▸ **Exercise prompt**
Please arrange the lines of the material below as a JSON list of strings, one string per line and blank lines skipped, starting at the line that contains "How many positive" and ending at the end of the material. Leave the pictures out of the list.
+===+
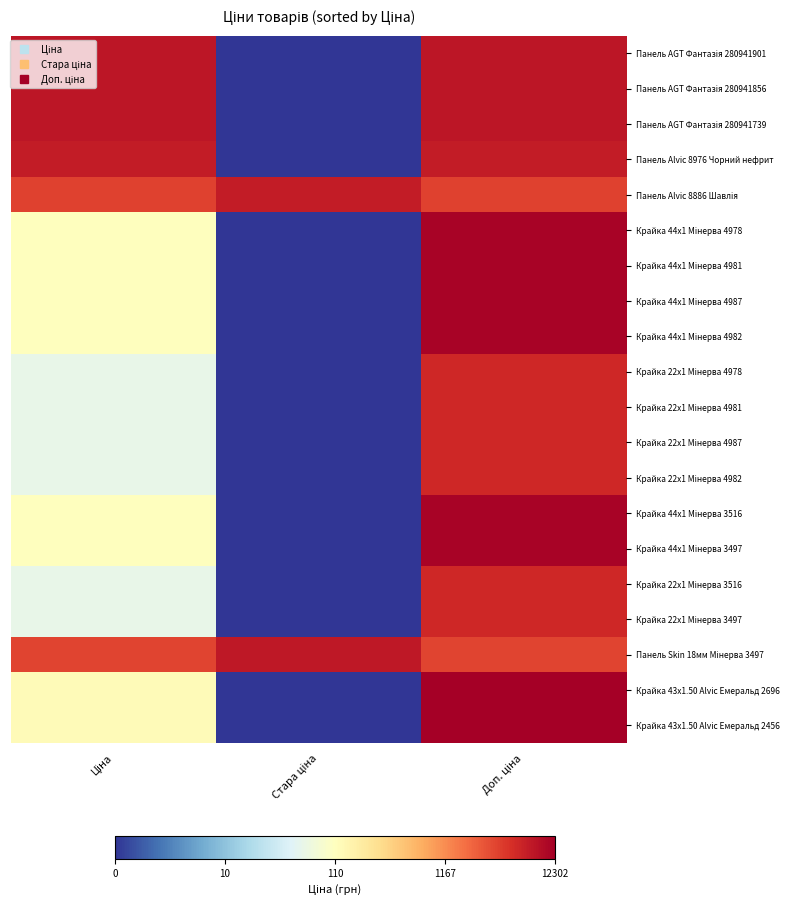

Which label corresponds to the smallest value in the chart?

Стара ціна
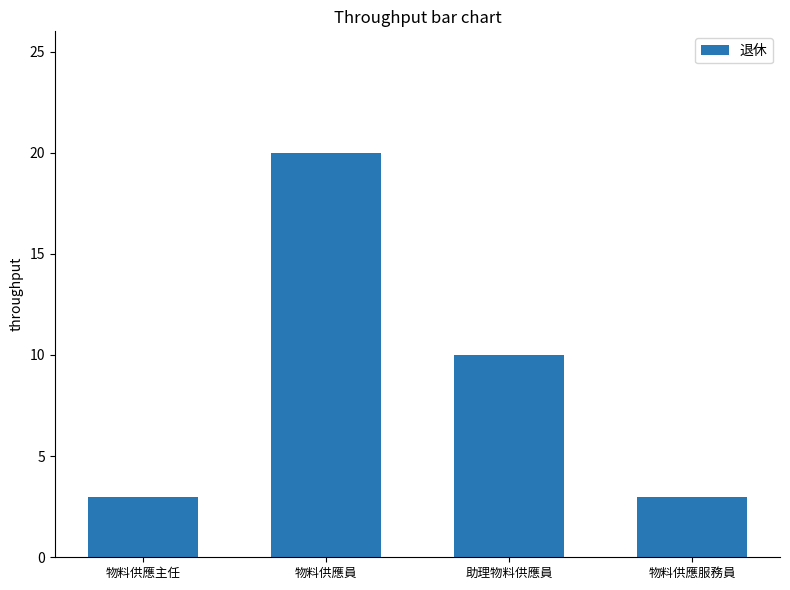

What is the maximum value shown in the chart?

20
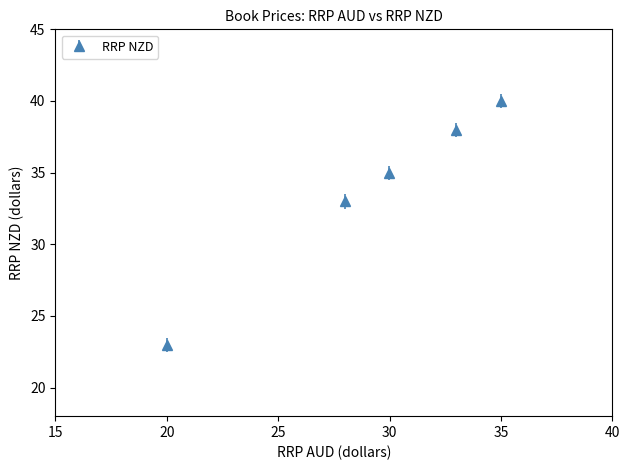

What is the minimum value shown in the chart?

23.0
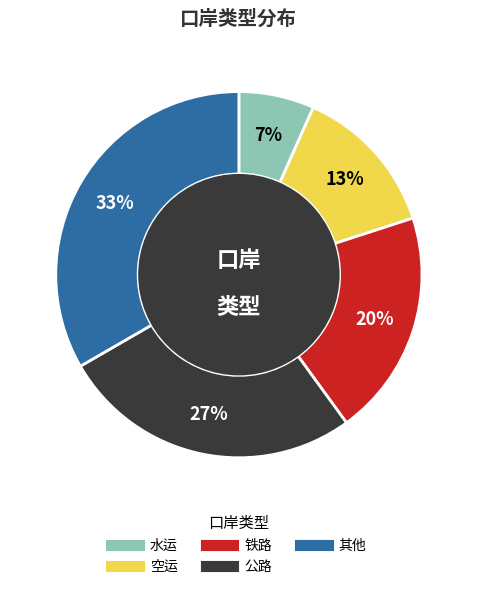

To the nearest percent, what is the difference between the 其他 and 空运 slice percentages?

20%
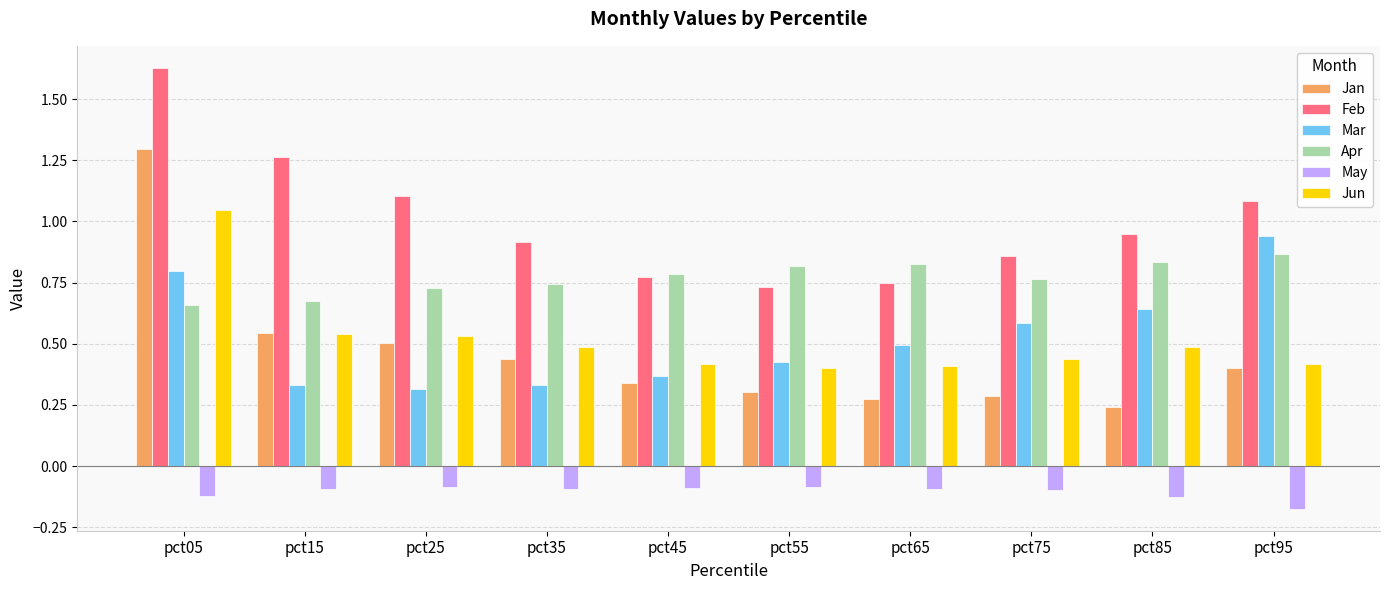

What are all the series names shown in the legend?

Jan, Feb, Mar, Apr, May, Jun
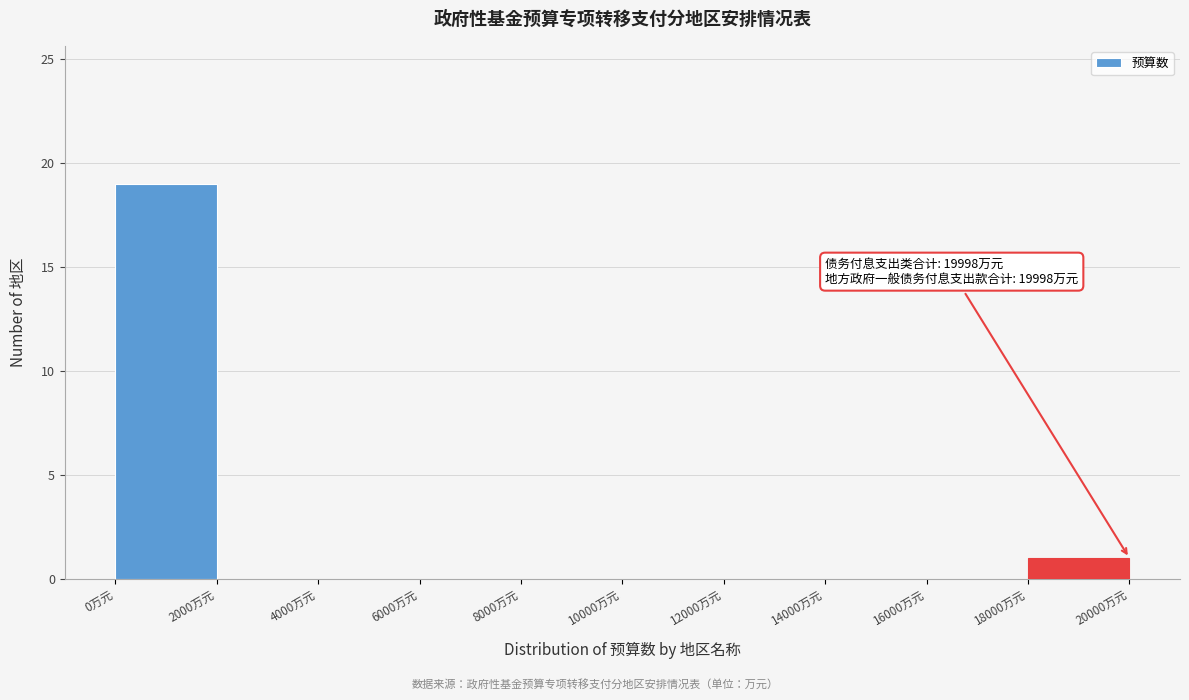

Over which range of the x-axis is the bar tallest?

0 to 2000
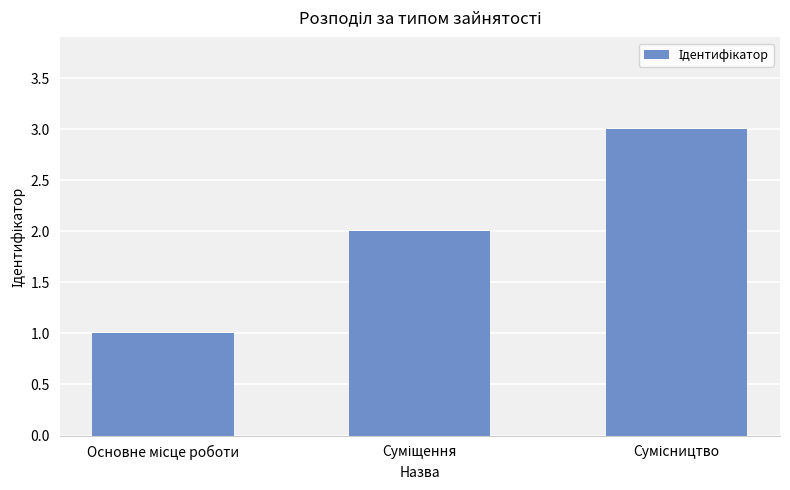

What is the greatest value displayed?

3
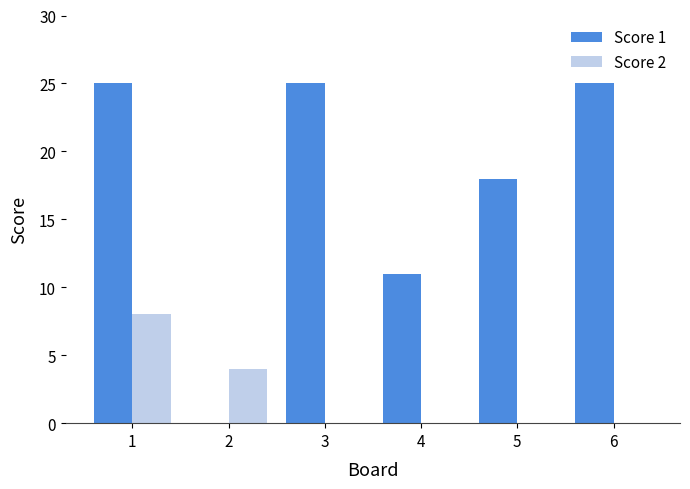

How many positive values does the Score 1 series have?

5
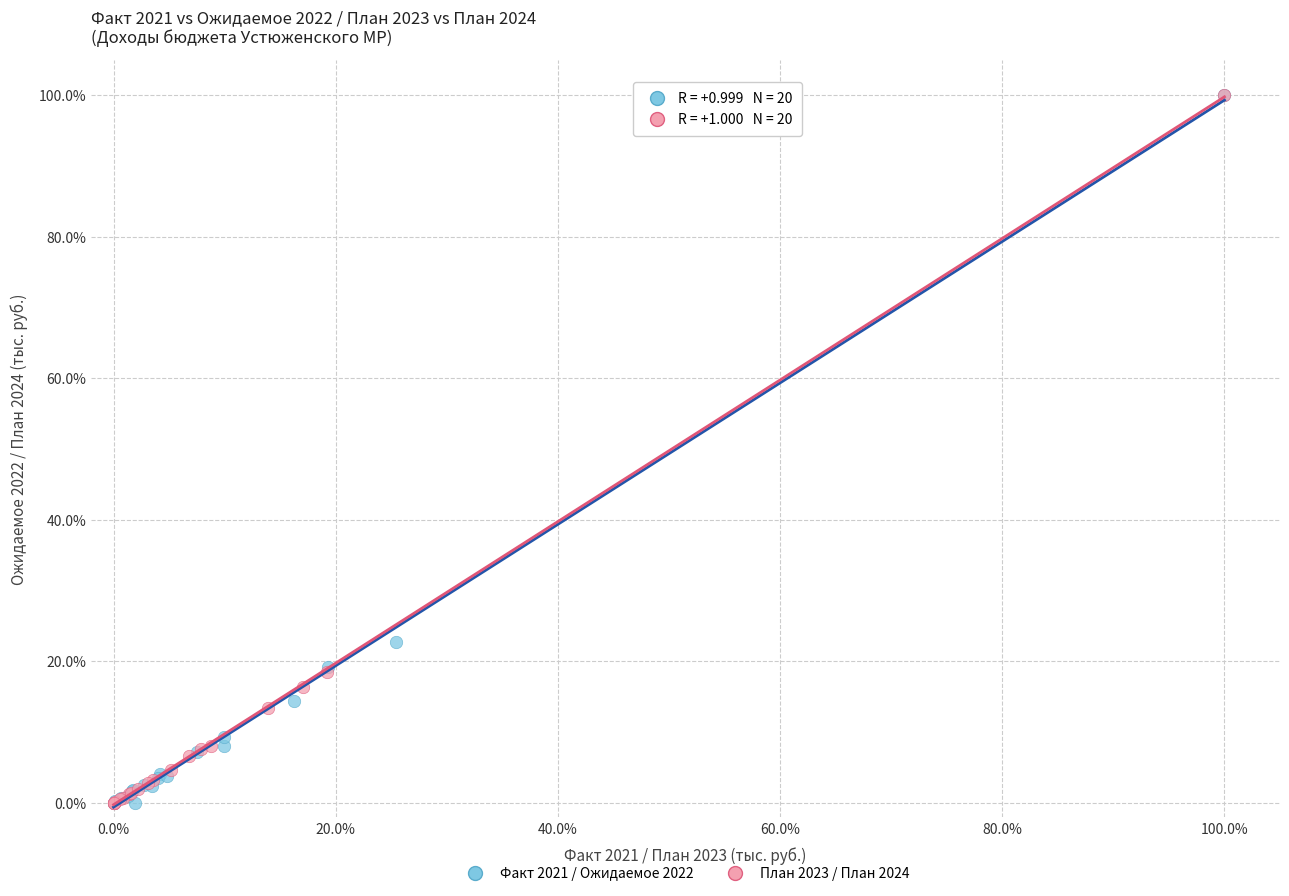

What are all the series names shown in the legend?

Факт 2021 / Ожидаемое 2022, План 2023 / План 2024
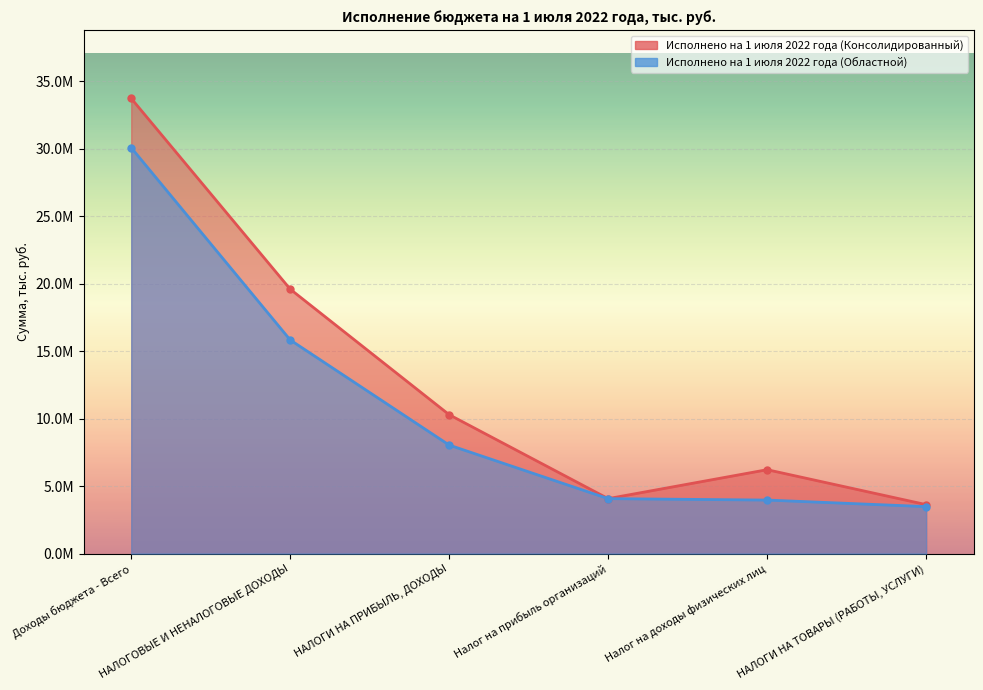

List the series in order of their peak value, lowest first.

Исполнено на 1 июля 2022 года (Областной), Исполнено на 1 июля 2022 года (Консолидированный)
+===+
▸ **Result of this task**
[
  "How many positive values does the Score 1 series have?",
  "5",
  "What are all the series names shown in the legend?",
  "Факт 2021 / Ожидаемое 2022, План 2023 / План 2024",
  "List the series in order of their peak value, lowest first.",
  "Исполнено на 1 июля 2022 года (Областной), Исполнено на 1 июля 2022 года (Консолидированный)"
]